* [Document]
Lieutenant-Colonel John Francis Granville Scrope Egerton, 4th Earl of Ellesmere, MVO, K.StJ (14 November 1872 – 24 August 1944) was a British peer and soldier from the Egerton family, known as Viscount Brackley before 1914.

Early life and background
Lord Brackley was the eldest son of the 3rd Earl of Ellesmere and his wife, Lady Katherine Phipps.

Military career
Lord Brackley was appointed a captain in the part-time 3rd (Edinburgh Light Infantry Militia) Battalion, Royal Scots, on 10 March 1894. The battalion was embodied in December 1899, and in early March 1900 left Queenstown on the SS Oriental for South Africa to serve in the Boer War. Lord Brackley and most of the battalion left Cape Town for the United Kingdom in early May 1902, shortly before the end of the war. After his return, he was appointed Aide-de-camp to Sir William Knox, Commander, Royal Artillery, for 3rd Army Corps. His battalion later became the 3rd (Reserve) Battalion, Royal Scots, in the Special Reserve and he was promoted to its command as lieutenant-colonel on 11 November 1912. He was in command when it was embodied at the outbreak of World War I and served with it during the war, when he was mentioned in despatches.

* [Given instruction A]
Answer these about the text on the 4th Earl of Ellesmere, one line each, marked the same way:
(i) Who was Lord Brackley's mother?
(ii) On which ship did the battalion leave Queenstown for South Africa?
(iii) On what date was he promoted to lieutenant-colonel in command of his battalion?
* [Given instruction B]
Please convert the stretch of the entries from their start through the line containing "11 [color=blue fillcolor=lightpink]" into a JSON list of strings, one string per line, skipping blank lines and leaving out the pictures.

* [Dataset content]
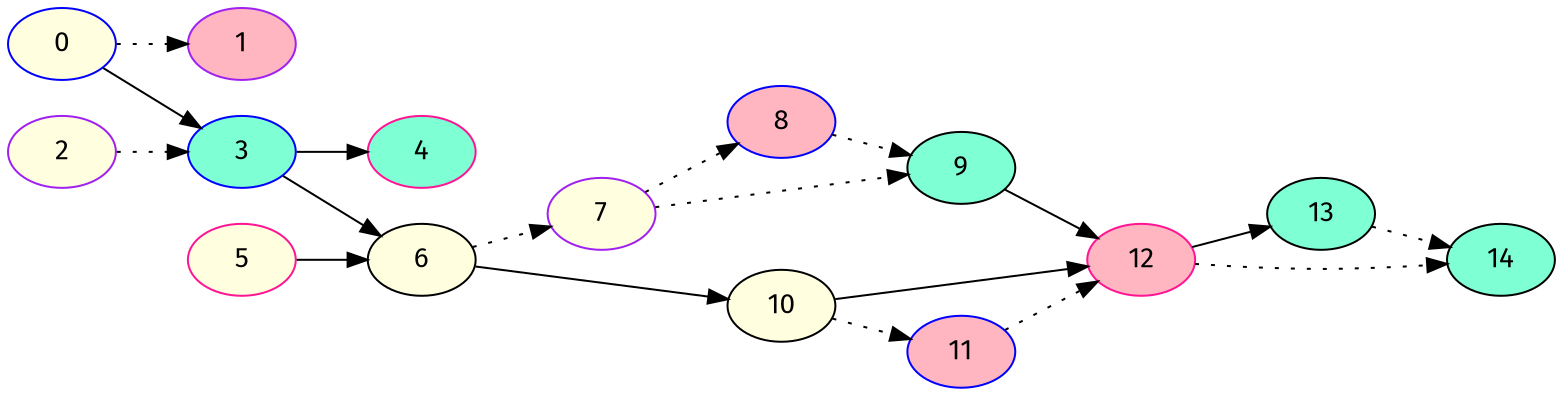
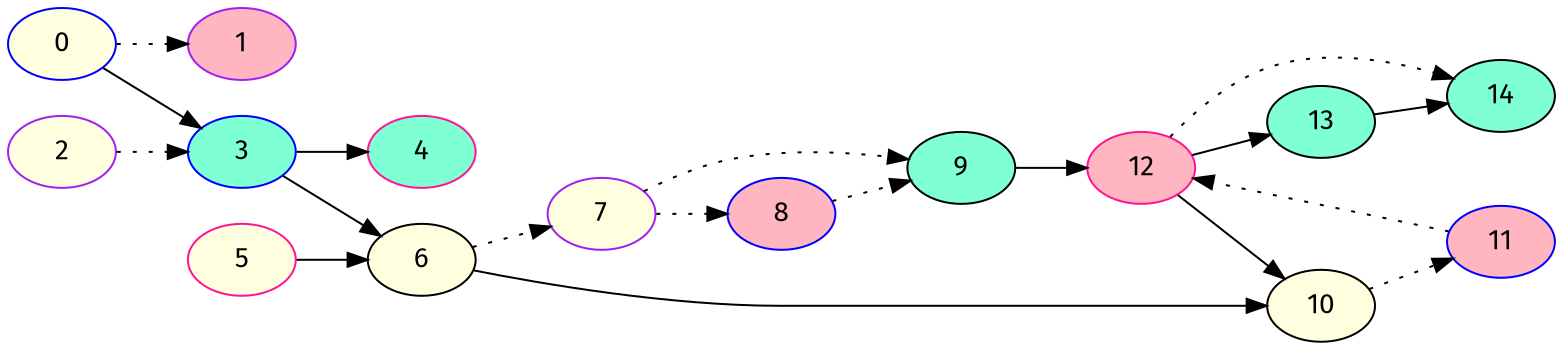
  digraph {
    fontname="Fira Sans"
    rankdir=LR
    node [color=black fillcolor=lightyellow fontname="Fira Sans" style=filled]
    edge [fontname="Fira Sans" style=dotted]
    0 [color=blue]
    1 [color=purple fillcolor=lightpink]
    3 [color=blue fillcolor=aquamarine]
    4 [color=deeppink fillcolor=aquamarine]
    6
    2 [color=purple]
    7 [color=purple]
    10
    5 [color=deeppink]
    8 [color=blue fillcolor=lightpink]
    9 [fillcolor=aquamarine]
    12 [color=deeppink fillcolor=lightpink]
    11 [color=blue fillcolor=lightpink]
    13 [fillcolor=aquamarine]
    14 [fillcolor=aquamarine]
    0 -> 1
    0 -> 3 [style=solid]
    3 -> 4 [style=solid]
    3 -> 6 [style=solid]
    6 -> 7
    6 -> 10 [style=solid]
    2 -> 3
    7 -> 8
    7 -> 9
-   10 -> 12 [style=solid]
+   12 -> 10 [style=solid]
    10 -> 11
    5 -> 6 [style=solid]
    8 -> 9
    9 -> 12 [style=solid]
    12 -> 13 [style=solid]
    12 -> 14
    11 -> 12
-   13 -> 14
+   13 -> 14 [style=solid]
  }
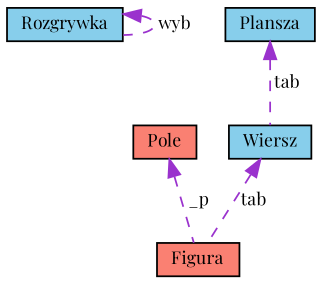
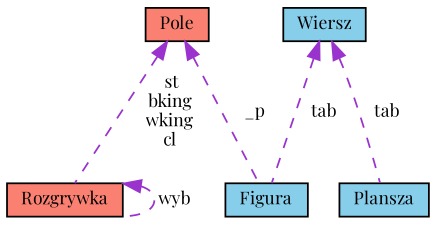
  digraph {
    fontname="Playfair Display"
    node [color=black fillcolor=skyblue fontname="Playfair Display" fontsize=10 shape=record style=filled]
    edge [color=darkorchid3 dir=back fontname="Playfair Display" fontsize=10 labelfontname=Helvetica labelfontsize=10 style=dashed]
-   n1 [fontcolor=black height=0.2 label=Rozgrywka width=0.4]
+   n1 [fillcolor=salmon fontcolor=black height=0.2 label=Rozgrywka width=0.4]
    n2 [fillcolor=salmon height=0.2 label=Pole width=0.4]
-   n3 [fillcolor=salmon height=0.2 label=Figura width=0.4]
+   n3 [height=0.2 label=Figura width=0.4]
    n4 [height=0.2 label=Plansza width=0.4]
    n5 [height=0.2 label=Wiersz width=0.4]
    n1 -> n1 [label=" wyb"]
+   n2 -> n1 [label=" st\nbking\nwking\ncl"]
    n2 -> n3 [label=" _p"]
    n5 -> n3 [label=" tab"]
-   n4 -> n5 [label=" tab"]
+   n5 -> n4 [label=" tab"]
  }
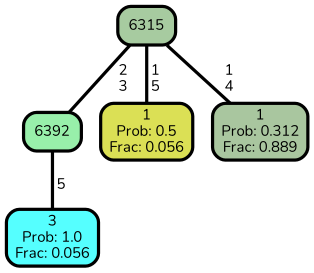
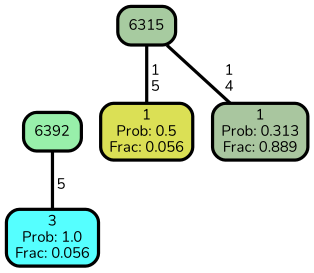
  graph {
    fontname=Nunito
    ranksep="0 equally"
    splines=straight
    node [color=black fontcolor=black fontname=Nunito penwidth=3 shape=box style="filled, rounded"]
    edge [color=black fontname=Nunito penwidth=3]
    n1 [fillcolor="#55ffff" label="3\nProb: 1.0\nFrac: 0.056"]
    n2 [fillcolor="#98efaa" label=6392]
    n3 [fillcolor="#dbe055" label="1\nProb: 0.5\nFrac: 0.056"]
    n4 [fillcolor="#a7cba0" label=6315]
-   n5 [fillcolor="#a9c69f" label="1\nProb: 0.312\nFrac: 0.889"]
+   n5 [fillcolor="#a9c69f" label="1\nProb: 0.313\nFrac: 0.889"]
    subgraph sub_1 {
      rank=same
    }
    n2 -- n1 [label=" 5"]
-   n4 -- n2 [label=" 2\n 3"]
    n4 -- n3 [label=" 1\n 5"]
    n4 -- n5 [label=" 1\n 4"]
  }
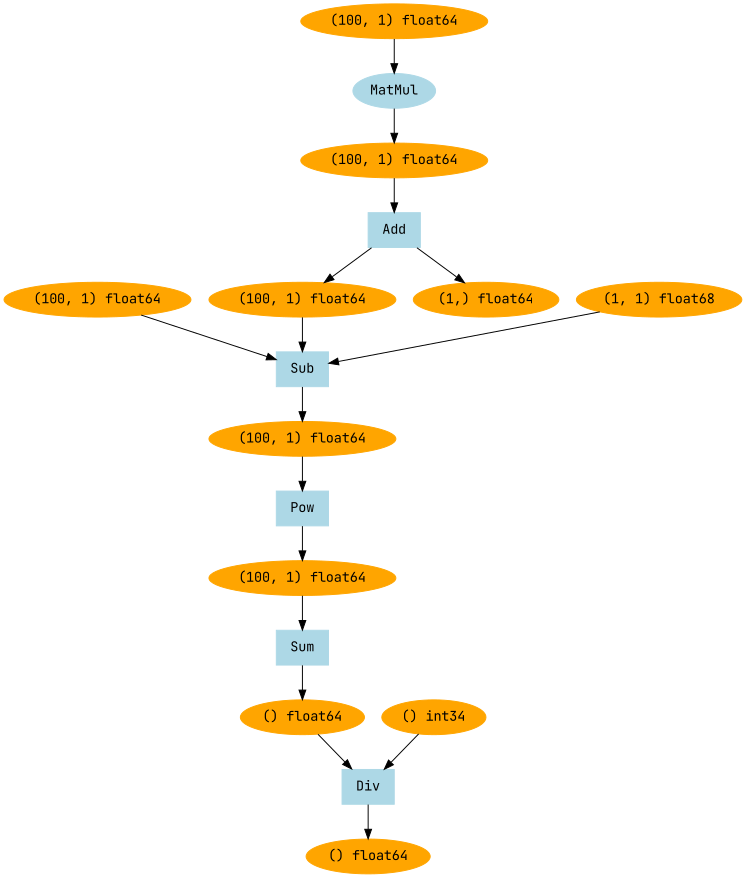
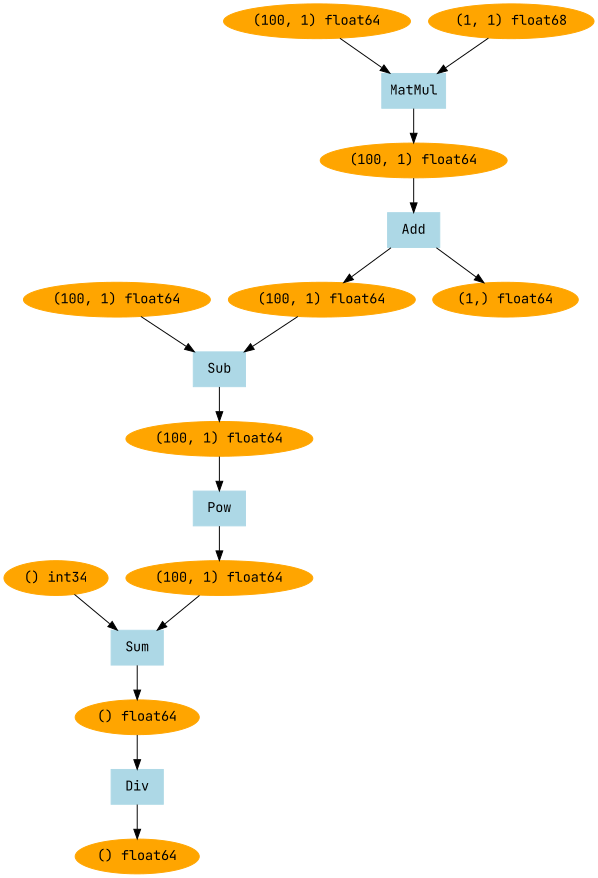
  digraph {
    fontname="JetBrains Mono"
    node [color=orange fontname="JetBrains Mono" style=filled]
    edge [fontname="JetBrains Mono"]
    n1 [label="() float64"]
    n2 [color=lightblue label=Div shape=box]
    n3 [label="() float64"]
    n4 [label="() int34"]
    n5 [color=lightblue label=Sum shape=box]
    n6 [label="(100, 1) float64"]
    n7 [color=lightblue label=Pow shape=box]
    n8 [label="(100, 1) float64"]
    n9 [color=lightblue label=Sub shape=box]
    n10 [label="(100, 1) float64"]
    n11 [label="(100, 1) float64"]
    n12 [color=lightblue label=Add shape=box]
    n13 [label="(1,) float64"]
    n14 [label="(100, 1) float64"]
-   n15 [color=lightblue label=MatMul shape=ellipse]
+   n15 [color=lightblue label=MatMul shape=box]
    n16 [label="(100, 1) float64"]
    n17 [label="(1, 1) float68"]
    n2 -> n1
    n3 -> n2
-   n4 -> n2
+   n4 -> n5
    n5 -> n3
    n6 -> n5
    n7 -> n6
    n8 -> n7
    n9 -> n8
    n10 -> n9
    n11 -> n9
    n12 -> n11
    n12 -> n13
    n14 -> n12
    n15 -> n14
    n16 -> n15
-   n17 -> n9
+   n17 -> n15
  }
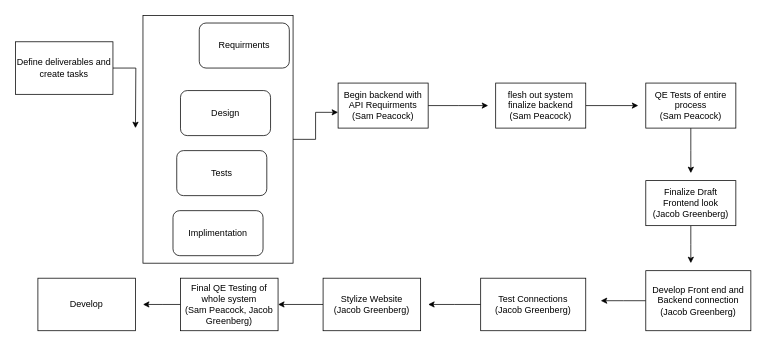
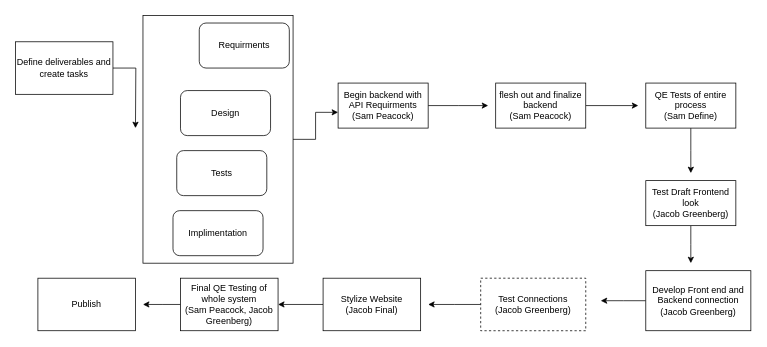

* [Final result A]
(i) Lady Katherine Phipps
(ii) The SS Oriental
(iii) 11 November 1912

* [Final result B]
[
  "  digraph {",
  "    fontname=\"Fira Sans\"",
  "    rankdir=LR",
  "    node [color=black fillcolor=lightyellow fontname=\"Fira Sans\" style=filled]",
  "    edge [fontname=\"Fira Sans\" style=dotted]",
  "    0 [color=blue]",
  "    1 [color=purple fillcolor=lightpink]",
  "    3 [color=blue fillcolor=aquamarine]",
  "    4 [color=deeppink fillcolor=aquamarine]",
  "    6",
  "    2 [color=purple]",
  "    7 [color=purple]",
  "    10",
  "    5 [color=deeppink]",
  "    8 [color=blue fillcolor=lightpink]",
  "    9 [fillcolor=aquamarine]",
  "    12 [color=deeppink fillcolor=lightpink]",
  "    11 [color=blue fillcolor=lightpink]"
]